Mine is gone too, but from a different disaster.
In January 2005, we had a record-breaking rain storm. The slope in my back yard (about the height of my two-story house) decided to become part of my lawn. The ivy and African daisies on the slope tangled in the holly at the bottom, preventing most of the mud from going any further. However, the ground was too unstable for me to climb and pull weeds or tend my grape vines. And the slide ripped out the irrigation system for what was planted on the slope.
It took more than 2 years to get a geologist and soils engineer to do the reports required for a grading permit, to get a civil engineer to draw the grading plans, and the county to process the permit. Only then could I get a grading contractor to even talk to me. The grading contractor has finally finished moving dirt and is now installing a drainage system.

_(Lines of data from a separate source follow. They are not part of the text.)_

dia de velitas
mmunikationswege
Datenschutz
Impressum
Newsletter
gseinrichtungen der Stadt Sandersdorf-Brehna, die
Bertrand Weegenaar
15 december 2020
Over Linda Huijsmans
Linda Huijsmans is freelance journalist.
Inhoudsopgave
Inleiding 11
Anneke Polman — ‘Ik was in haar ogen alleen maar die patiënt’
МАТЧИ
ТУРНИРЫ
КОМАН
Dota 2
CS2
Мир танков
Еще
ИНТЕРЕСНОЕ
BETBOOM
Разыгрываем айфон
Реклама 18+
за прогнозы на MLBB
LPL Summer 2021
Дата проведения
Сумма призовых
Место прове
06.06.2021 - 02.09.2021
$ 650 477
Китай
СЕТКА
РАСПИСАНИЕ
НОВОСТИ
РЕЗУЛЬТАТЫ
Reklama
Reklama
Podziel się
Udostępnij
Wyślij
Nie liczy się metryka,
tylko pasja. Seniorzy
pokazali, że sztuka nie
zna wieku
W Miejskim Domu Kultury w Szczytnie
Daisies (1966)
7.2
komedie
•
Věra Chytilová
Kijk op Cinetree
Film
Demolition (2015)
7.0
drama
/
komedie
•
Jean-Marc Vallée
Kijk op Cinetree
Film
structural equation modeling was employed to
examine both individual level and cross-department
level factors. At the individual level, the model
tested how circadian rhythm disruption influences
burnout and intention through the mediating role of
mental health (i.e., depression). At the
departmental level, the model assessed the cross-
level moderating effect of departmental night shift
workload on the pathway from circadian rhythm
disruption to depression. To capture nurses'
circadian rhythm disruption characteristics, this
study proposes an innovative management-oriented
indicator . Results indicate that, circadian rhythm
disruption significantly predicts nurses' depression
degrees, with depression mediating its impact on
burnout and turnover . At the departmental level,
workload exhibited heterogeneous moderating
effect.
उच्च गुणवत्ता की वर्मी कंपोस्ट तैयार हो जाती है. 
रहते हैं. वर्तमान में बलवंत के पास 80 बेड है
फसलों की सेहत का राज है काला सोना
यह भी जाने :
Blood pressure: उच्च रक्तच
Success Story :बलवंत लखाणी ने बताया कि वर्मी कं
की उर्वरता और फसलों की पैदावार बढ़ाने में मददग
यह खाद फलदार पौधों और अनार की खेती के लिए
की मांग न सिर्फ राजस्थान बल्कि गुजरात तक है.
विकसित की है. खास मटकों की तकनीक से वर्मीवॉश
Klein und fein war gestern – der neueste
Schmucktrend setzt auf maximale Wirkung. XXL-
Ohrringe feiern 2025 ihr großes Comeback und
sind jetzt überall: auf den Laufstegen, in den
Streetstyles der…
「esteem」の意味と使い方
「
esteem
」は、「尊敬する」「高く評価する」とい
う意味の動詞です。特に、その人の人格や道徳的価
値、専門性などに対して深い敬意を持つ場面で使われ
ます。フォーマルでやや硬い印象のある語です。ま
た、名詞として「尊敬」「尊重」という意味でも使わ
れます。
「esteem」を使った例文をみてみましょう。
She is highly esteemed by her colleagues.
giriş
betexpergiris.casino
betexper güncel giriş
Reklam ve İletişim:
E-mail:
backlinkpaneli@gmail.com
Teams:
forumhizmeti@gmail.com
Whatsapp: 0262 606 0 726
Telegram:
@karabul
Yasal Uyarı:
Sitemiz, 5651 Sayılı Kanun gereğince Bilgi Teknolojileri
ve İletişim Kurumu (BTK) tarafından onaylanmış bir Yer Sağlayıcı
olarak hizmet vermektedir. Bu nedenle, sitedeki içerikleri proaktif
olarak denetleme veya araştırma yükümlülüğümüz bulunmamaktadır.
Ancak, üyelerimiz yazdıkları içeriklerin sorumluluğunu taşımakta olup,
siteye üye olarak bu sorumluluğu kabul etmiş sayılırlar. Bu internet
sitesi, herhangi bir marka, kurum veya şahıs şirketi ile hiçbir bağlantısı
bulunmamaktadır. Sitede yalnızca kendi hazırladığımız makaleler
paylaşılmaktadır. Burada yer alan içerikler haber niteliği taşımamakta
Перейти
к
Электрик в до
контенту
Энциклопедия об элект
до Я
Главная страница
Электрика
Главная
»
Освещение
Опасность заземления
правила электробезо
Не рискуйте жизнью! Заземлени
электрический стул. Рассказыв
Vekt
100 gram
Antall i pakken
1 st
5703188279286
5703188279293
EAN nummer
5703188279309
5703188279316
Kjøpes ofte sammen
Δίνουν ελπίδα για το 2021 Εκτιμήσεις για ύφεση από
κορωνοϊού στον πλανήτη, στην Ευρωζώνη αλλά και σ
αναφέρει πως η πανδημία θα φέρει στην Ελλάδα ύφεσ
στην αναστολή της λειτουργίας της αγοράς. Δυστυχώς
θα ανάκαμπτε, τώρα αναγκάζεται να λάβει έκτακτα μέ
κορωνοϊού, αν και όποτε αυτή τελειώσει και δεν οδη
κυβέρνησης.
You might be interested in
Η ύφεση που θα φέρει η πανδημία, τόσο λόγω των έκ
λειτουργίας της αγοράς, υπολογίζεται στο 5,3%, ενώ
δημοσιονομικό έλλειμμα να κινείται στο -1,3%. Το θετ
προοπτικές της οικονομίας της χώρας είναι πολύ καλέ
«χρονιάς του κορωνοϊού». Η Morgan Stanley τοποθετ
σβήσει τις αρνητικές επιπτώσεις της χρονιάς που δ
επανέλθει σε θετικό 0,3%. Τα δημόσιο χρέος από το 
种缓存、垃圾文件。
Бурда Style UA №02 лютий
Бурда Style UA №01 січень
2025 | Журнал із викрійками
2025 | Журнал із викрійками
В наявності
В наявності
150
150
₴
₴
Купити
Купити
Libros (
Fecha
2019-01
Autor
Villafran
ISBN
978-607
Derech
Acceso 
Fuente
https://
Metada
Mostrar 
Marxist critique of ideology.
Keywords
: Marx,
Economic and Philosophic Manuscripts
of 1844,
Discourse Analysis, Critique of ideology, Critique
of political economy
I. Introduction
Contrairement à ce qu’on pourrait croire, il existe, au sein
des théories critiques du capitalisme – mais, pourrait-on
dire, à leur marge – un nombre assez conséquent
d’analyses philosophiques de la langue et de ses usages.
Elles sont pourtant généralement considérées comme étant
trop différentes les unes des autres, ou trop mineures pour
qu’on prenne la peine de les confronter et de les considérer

In the meantime, the dirt-moving equipment completely destroyed my rose bed in back and took out 2-3 roses in front. The parkway (between the sidewalk and curb) is now bare dirt. They trashed the trellis on which my star jasmine was growing. My back lawn died because I could neither run the sprinkler system nor reach it to hand water. My artichoke (from which we had a few meals this spring), artemisia, sasanqua camellias, dwarf holly, and others are all history. The sprinkler systems in back and front have been disrupted by the digging of trenches for drains. Of course, they had to strip all vegetation from the hill to repair it, including two very productive grape vines. I look out my window and see bare dirt. I WANT TO CRY!!
The description of my garden on my Web site is from before all this started.